Step 5: Configure the Logical Fact Table Scheduling Configuration

  1. On the Scheduling & Parameter Configuration page, configure the Data Latency, Scheduling Properties, Scheduling Dependencies, Scheduling Parameters, Running Configuration of the logical fact table.

    Parameter

    Description

    Data Latency

    When data latency is enabled, the system will automatically rerun the data for the specified logical table within the Maximum Latency Days period. For detailed instructions, see Configure Logical Table Data Latency.

    Scheduling Properties

    This section outlines how to define the scheduling method for a logical fact table in a production environment. It allows you to set the scheduling type, frequency, logic, and execution parameters for the table. For detailed instructions, see: Configure Logical Table Scheduling Properties.

    Upstream Dependency

    This section outlines how to define the nodes within a logical table for a scheduling task. Dataphin systematically executes these nodes according to the configured scheduling dependencies, ensuring the timely and effective production of business data. For detailed instructions, see: Configure Logical Table Upstream Dependency.

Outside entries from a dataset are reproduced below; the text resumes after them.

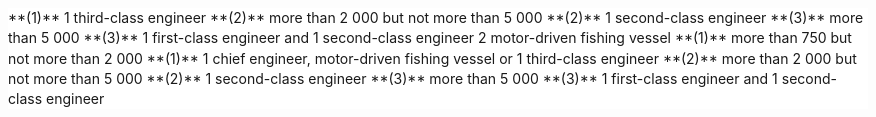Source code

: </td>
<td>**(1)** 1 third-class engineer

</td>
</tr>
<tr>
<td></td>
<td></td>
<td>**(2)** more than 2 000 but not more than 5 000

</td>
<td>**(2)** 1 second-class engineer

</td>
</tr>
<tr>
<td></td>
<td></td>
<td>**(3)** more than 5 000

</td>
<td>**(3)** 1 first-class engineer and 1 second-class engineer

</td>
</tr>
<tr>
<td>2</td>
<td>motor-driven fishing vessel</td>
<td>**(1)** more than 750 but not more than 2 000

</td>
<td>**(1)** 1 chief engineer, motor-driven fishing vessel or 1 third-class engineer

</td>
</tr>
<tr>
<td></td>
<td></td>
<td>**(2)** more than 2 000 but not more than 5 000

</td>
<td>**(2)** 1 second-class engineer

</td>
</tr>
<tr>
<td></td>
<td></td>
<td>**(3)** more than 5 000

</td>
<td>**(3)** 1 first-class engineer and 1 second-class engineer

</td>
</tr>
</table>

    Parameter Configuration

    Parameter configuration involves assigning values to variables within the code to ensure that when the node is scheduled, these parameter variables are automatically substituted with their respective values. On the scheduling parameter configuration page, you can choose to Ignore or Convert To Global Variable for managing parameters. For more information, see: Logical Table Parameter Configuration.

    Running Configuration

    Configure the task-level running timeout and rerun policy for this logical fact table to match your business scenario. This approach prevents resource waste from prolonged computing task occupation and enhances the reliability of task operations. For detailed instructions, see Logical Table Running Configuration.

    Resource Configuration

    You can set up a scheduling resource group for the current logical table task. During scheduling, the task will utilize the resource quota of the assigned group. For configuration instructions, see Logical Table Resource Configuration.

Step 6: Save and Submit the Logical Table

  1. After completing the logical fact table configuration, click Save and Submit. The system will perform configuration verification on Table Structure, Computation Logic, Scheduling Dependencies, and Running Parameters. You can check the configuration information and complete the configuration according to the Check Results that did not pass.

  2. After all the check results pass, fill in the submission remarks and click Confirm and Submit.

    When you submit a task, Dataphin conducts a lineage analysis and performs submission checks. For more information, see Specification Modeling Task Submission Instructions.

What to do next

  • In Dev-Prod mode, the project requires you to publish the logical table to the production environment. For detailed instructions, see Manage Publishing Tasks.

  • Once the logical table has been deployed to the production environment, you can manage and monitor its associated tasks within the Operation Center. For detailed instructions, see Scheduling center.